El violador

La violación sexual es uno de los peores crímenes que la vileza puede sustentar. Al imponerle a una persona un coito no consentido, se le lesiona una de las libertades más preciadas y más íntimas: la libertad erótica, específicamente la libertad de decir no a la cópula que no se quiere. La palabra no, dice Octavio Paz, es la palabra sagrada con la que empieza la libertad.

            “Hacer el amor —advierte Alberoni— es un viaje, un descubrimiento, una revelación. Y es como una música que tocamos a dos manos encontrando el acorde entre nuestros cuerpos y nuestras almas… La intensidad, el placer profundo y total, puedes alcanzarlo sólo cuando la mujer con la que estás haciendo el amor es para ti todo el mundo” (Sexo y amor).

            El erotismo, que en sus más altas manifestaciones alcanza el reino de los cielos, implica dar y recibir uno de los deleites más sublimes, y otorga a nuestra sexualidad no sólo su calidad más humana sino una chispa divina. Es una de las experiencias más enriquecedoras espiritualmente. El violador es enemigo de ese erotismo, pues desprecia las preferencias, los sentimientos, los sueños, el albedrío y la dignidad de la víctima.

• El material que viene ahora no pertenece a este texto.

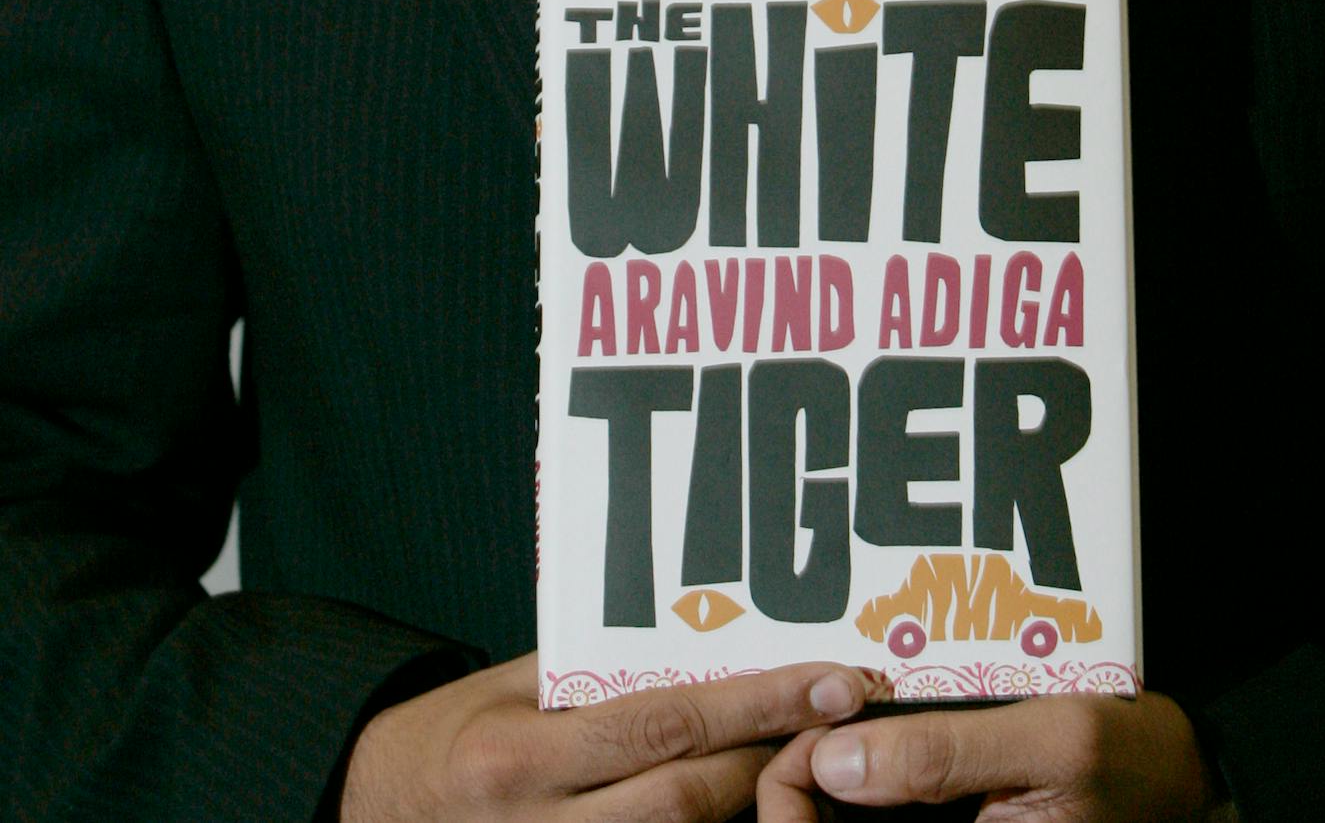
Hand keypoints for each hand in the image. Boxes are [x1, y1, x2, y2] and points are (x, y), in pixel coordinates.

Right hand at [340, 647, 867, 820]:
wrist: (368, 811)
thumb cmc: (445, 736)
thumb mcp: (507, 685)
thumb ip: (593, 669)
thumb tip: (696, 641)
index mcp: (521, 758)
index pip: (664, 724)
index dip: (757, 704)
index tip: (831, 681)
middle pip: (688, 798)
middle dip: (769, 755)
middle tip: (832, 714)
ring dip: (745, 802)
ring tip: (796, 754)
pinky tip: (734, 800)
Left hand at [757, 689, 1234, 820]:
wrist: (1188, 781)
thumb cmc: (1132, 764)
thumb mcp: (1048, 745)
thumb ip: (942, 754)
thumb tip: (837, 760)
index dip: (793, 795)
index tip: (803, 738)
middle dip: (812, 773)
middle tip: (819, 711)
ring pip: (861, 813)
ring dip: (845, 763)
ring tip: (845, 701)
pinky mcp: (955, 820)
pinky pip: (897, 804)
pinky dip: (880, 758)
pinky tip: (882, 710)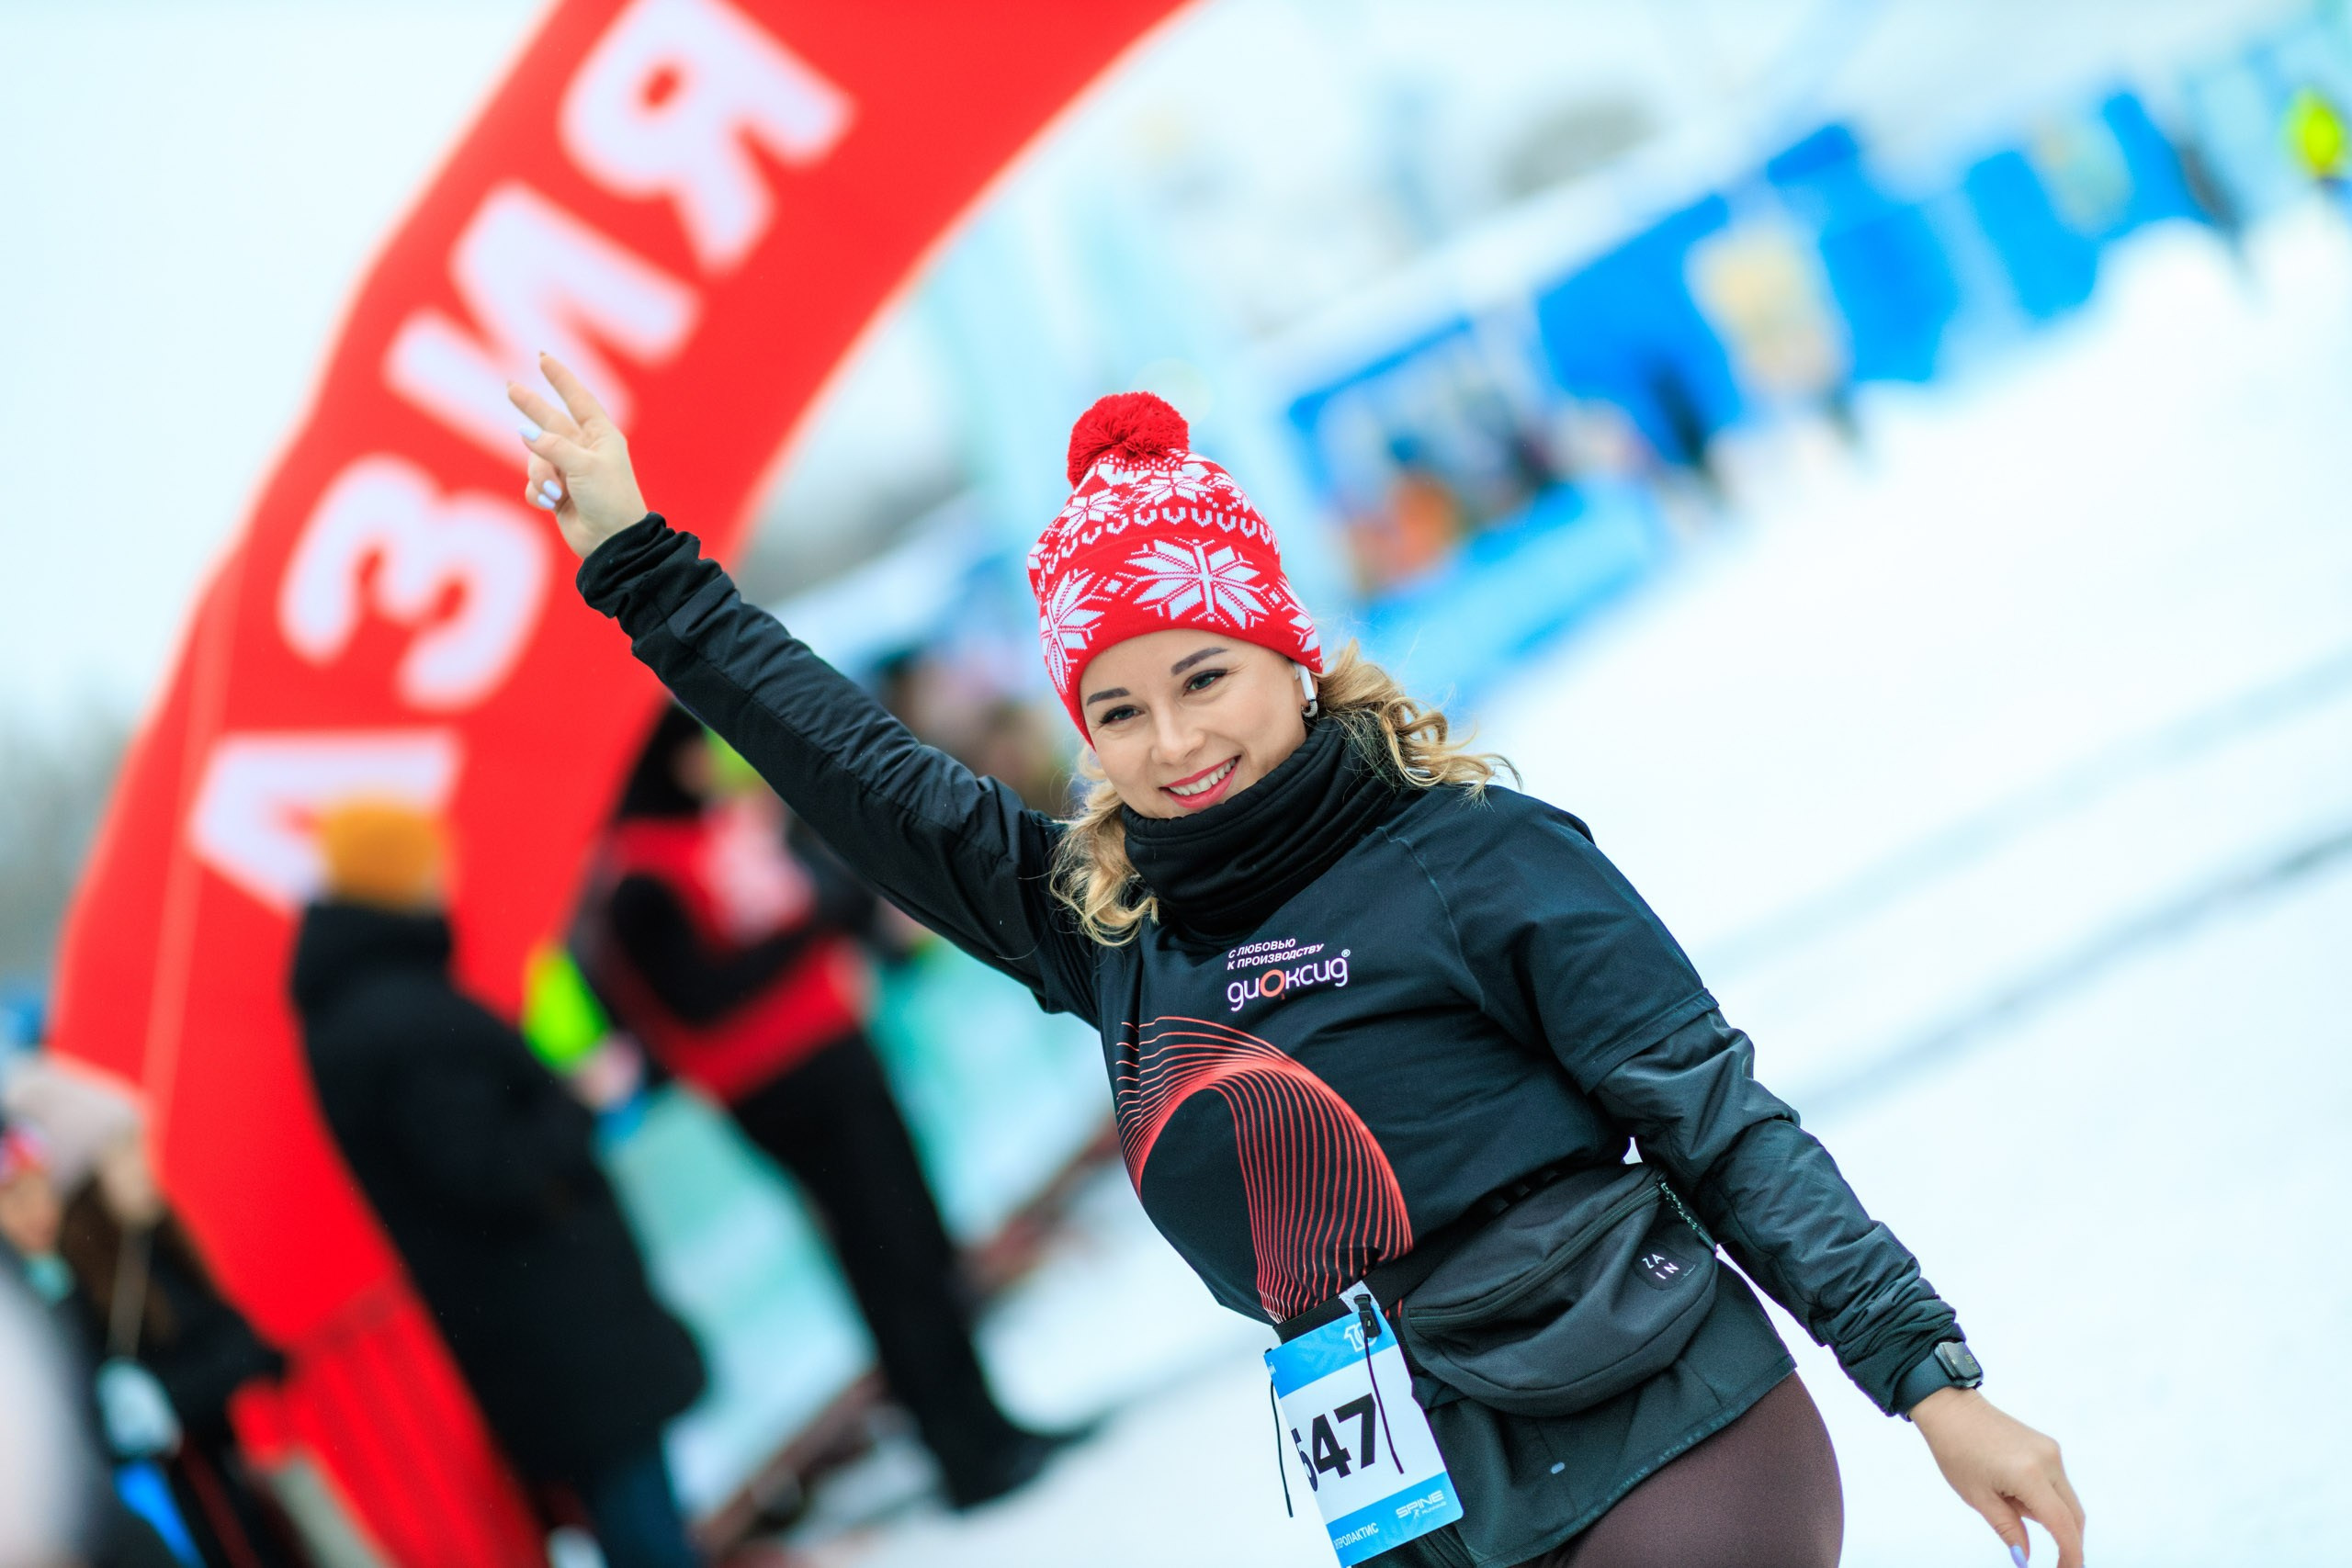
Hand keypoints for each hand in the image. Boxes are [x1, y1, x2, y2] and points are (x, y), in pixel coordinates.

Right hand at [506, 353, 648, 557]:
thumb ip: (553, 446)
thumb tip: (524, 431)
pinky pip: (533, 483)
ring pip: (535, 458)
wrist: (612, 542)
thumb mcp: (583, 466)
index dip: (560, 378)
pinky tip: (551, 504)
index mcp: (601, 436)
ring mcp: (568, 470)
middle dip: (531, 407)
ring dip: (540, 475)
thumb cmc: (609, 499)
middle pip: (549, 420)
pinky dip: (538, 492)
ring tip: (556, 493)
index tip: (543, 357)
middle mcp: (584, 449)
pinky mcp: (556, 492)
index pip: (578, 399)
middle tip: (510, 387)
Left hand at [1911, 1388, 2084, 1566]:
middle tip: (2055, 1562)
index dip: (2070, 1554)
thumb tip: (2025, 1559)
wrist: (1950, 1408)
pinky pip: (2057, 1482)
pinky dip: (2045, 1497)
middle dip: (2067, 1540)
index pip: (2062, 1525)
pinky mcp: (2048, 1445)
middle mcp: (2048, 1460)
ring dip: (2050, 1515)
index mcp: (2030, 1475)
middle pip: (2073, 1514)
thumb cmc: (1956, 1451)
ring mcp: (2051, 1450)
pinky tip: (2011, 1488)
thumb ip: (2008, 1529)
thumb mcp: (1978, 1498)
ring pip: (2067, 1499)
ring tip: (2005, 1500)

            “Los agresores sexuales no suelen experimentar ninguna preocupación por los efectos de sus actos”, sostiene María José Beneyto (Violación sexual: entre lo que siente la víctima y lo que piensa el agresor). Pero no sólo: el violador goza con el suplicio de la víctima. “El perpetrador puede experimentar el sadismo que soporta la víctima como algo sexualmente excitante”, observa Joanna Bourke (Los violadores).

            No es que el violador sea insensible al tormento que infiere —sabe que lo inflige, siente que lo causa—, sino que, incapaz de disfrutar el supremo placer de hacer gozar eróticamente a otra persona, es, en el más estricto sentido del término, un miserable, un pobre sujeto que se regodea en el dolor ajeno que él mismo provoca, y al deshumanizar con su proceder a la víctima, porque la trata como a una cosa disponible a su capricho, se deshumaniza a sí mismo. El violador —explican Kurt Weis y Sandra S. Borges— es el hombre fracasado: su éxito se debe a la fuerza bruta y no al atractivo personal (Victimología y violación).

            La violación genera una sombra de congoja difícil de superar, a veces insuperable. Lo expresa desesperadamente un personaje de la magnífica novela de Ethel Krauze sobre el tema: “Yo no sé quién soy, en ese momento estoy muriendo, algo dentro de mí está muriendo, algo que ya nunca más voy a poder recuperar… Desde ese momento, una mancha roja, oscura, café, negra, me ha cubierto y no podré jamás sacármela… violas algo más íntimo que la vagina, una vagina del alma, un himen del espíritu… violas su vergüenza, su asco, su sensación de ir al abismo sin saber cómo detenerse… violas su relación con el mundo, la percepción que tendrá de ahora en adelante de la confianza, de la seguridad, de la vida misma” (Dulce cuchillo).

            Siglos atrás, en una de las obras inmortales de Shakespeare, Lucrecia llora: “Si Tarquino fuese la Noche, en vez de ser únicamente el hijo de la Noche, mancharía a la reina de resplandores plateados, y las estrellas, sus doncellas de confianza, violadas también por él, no osarían mostrarse sobre el seno tenebroso de la noche” (La violación de Lucrecia).

            Hace tiempo que las leyes penales sancionan con la misma penalidad la introducción por vía vaginal o anal, perpetrada por medio de la violencia física o moral, de cualquier objeto o cualquier parte del cuerpo humano distinta del pene. La ratio legis es evidente: la ofensa causada a la víctima en tales casos es similar a la que se le ocasiona con la introducción del miembro viril.

            Me enteré tardíamente de que en el mundo ocurrían sucesos tales como las violaciones porque en casa mis padres no hablaban a los niños de las más deplorables miserias de la existencia: nos envolvían, por decirlo con palabras de Hölderlin, en una nube mágica para que no viéramos demasiado pronto “todo lo mezquino y bárbaro” de la realidad. Al enterarme quedé horrorizado y estupefacto.

            Tener conocimiento de que las violaciones se han cometido desde siempre y se siguen perpetrando no reduce mi estremecimiento, mi indignación ni mi pasmo.